Dean scores well among Democrats in the latest Newsweek poll, but there are warning signs if he wins the nomination:
"Dean may have a struggle on his hands when it comes to appealing to the electorate at large. Cast as an almost polar opposite to Bush, the anti-war Dean is perceived by 43 percent of all voters as too liberal to defeat the 'compassionate conservative' in the White House. Almost half (44 percent) consider him too hotheaded and undiplomatic while 33 percent interpret his temperament as passion for the issues."
Will this Des Moines Register endorsement give John Edwards a bump? "The more we watched him, the more we read his speeches and studied his positions, the more we saw him comport himself in debate, the more we learned about his life story, the more our editorial board came to conclude he's a cut above the others.
"John Edwards is one of those rare, naturally gifted politicians who doesn't need a long record of public service to inspire confidence in his abilities. His life has been one of accomplishing the unexpected, amid flashes of brilliance."
How long before the editorial gets used in an Edwards ad? Do you have a stopwatch?
National Review's Rich Lowry reports from New Hampshire that the Clark boomlet may be real:
"Something is happening here, and it's going to be magnified by reporters eager to tout the hot new thing now that Howard Dean seems so last news cycle.
"By any measure, what Clark has managed has been impressive. He hasn't quite gone from 0 to 60 as candidate, but at least from 0 to 45. He seems able to answer every kind of question credibly, and occasionally gets off fairly passionate applause lines. He doesn't have the magic of John McCain here in 2000, but some lifetime politicians will never achieve the level of proficiency Clark has attained. He is already, arguably, a better campaigner than John Kerry."
How glamorous is the campaign trail? Slate's Chris Suellentrop, following Wes Clark, gives us a taste:
"After the tedium of watching a man deliver the same speech over and over and over again, watching him try on a sweater feels like entertainment...

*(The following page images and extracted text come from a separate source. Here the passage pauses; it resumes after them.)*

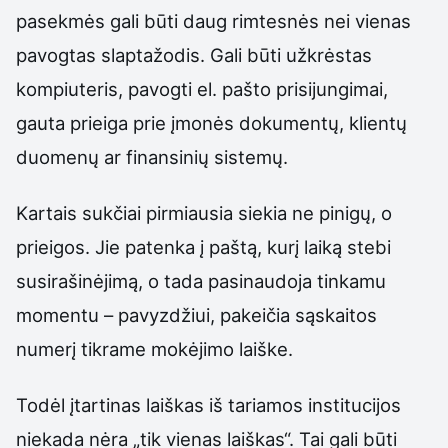
pasekmės gali būti daug rimtesnės nei vienas
pavogtas slaptažodis. Gali būti užkrėstas
kompiuteris, pavogti el. pašto prisijungimai,
gauta prieiga prie įmonės dokumentų, klientų
duomenų ar finansinių sistemų.
Kartais sukčiai pirmiausia siekia ne pinigų, o
prieigos. Jie patenka į paštą, kurį laiką stebi
susirašinėjimą, o tada pasinaudoja tinkamu
momentu – pavyzdžiui, pakeičia sąskaitos
numerį tikrame mokėjimo laiške.
Todėl įtartinas laiškas iš tariamos institucijos
niekada nėra „tik vienas laiškas“. Tai gali būti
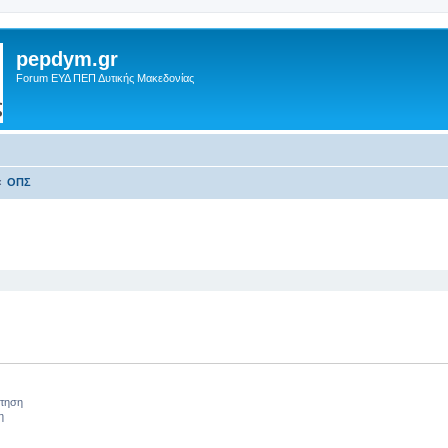
pepdym.gr
Forum ΕΥΔ ΠΕΠ Δυτικής Μακεδονίας
ΟΠΣ
 αναζήτηση
ήτηση
η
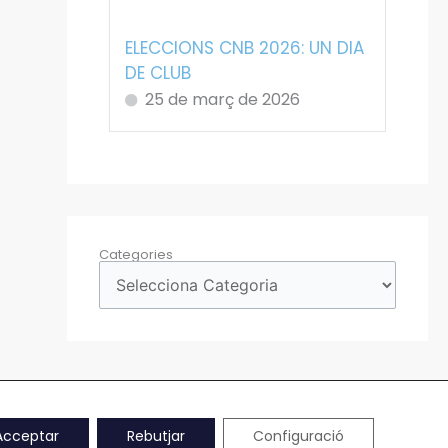
ELECCIONS CNB 2026: UN DIA
DE CLUB
25 de març de 2026
Categories
Acceptar
Rebutjar
Configuració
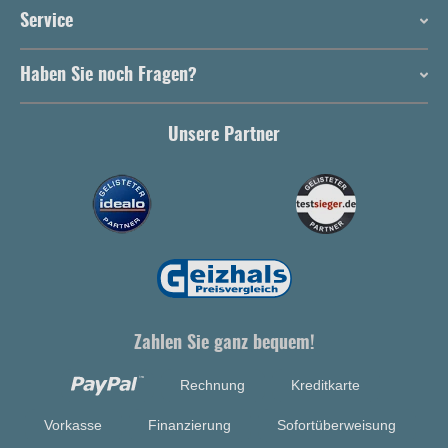
Service
Haben Sie noch Fragen?
Unsere Partner
Zahlen Sie ganz bequem!
Rechnung
Kreditkarte
Vorkasse
Finanzierung
Sofortüberweisung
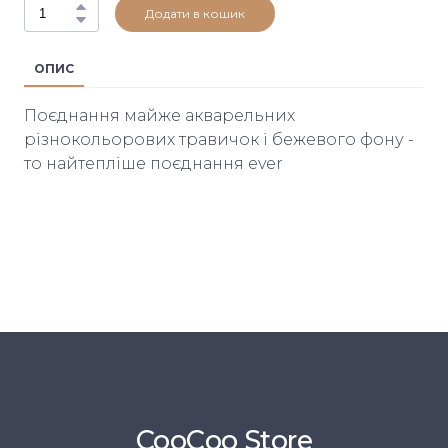
Додати в кошик
ОПИС
Поєднання майже акварельних
різнокольорових травичок і бежевого фону -
то найтепліше поєднання ever
CooСoo Store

"Some reporters plead with Clark to allow them to watch him go swimming the next morning...He swam two legs in a medley relay race for his state-championship swimming team in high school. (In a related subject, the 59-year-old Clark appears quite dashing to some women. One reporter says some older women told her he was 'eye candy.' Polls show that Howard Dean has much greater support among women than Clark does, but for sheer physical attractiveness, at least some women seem to think that it's Clark, not John Edwards, who's the matinee idol among the Democratic candidates.)
"Clark sounds open to having reporters watch him swim, but he doesn't want any cameras to witness the event. When nearly everything you do gets caught on tape, maybe you need just a little time alone. Or maybe Clark's just tired of modeling for the press. As he put it, 'No beefcake.'"
Not that the thought would have crossed anyone's mind.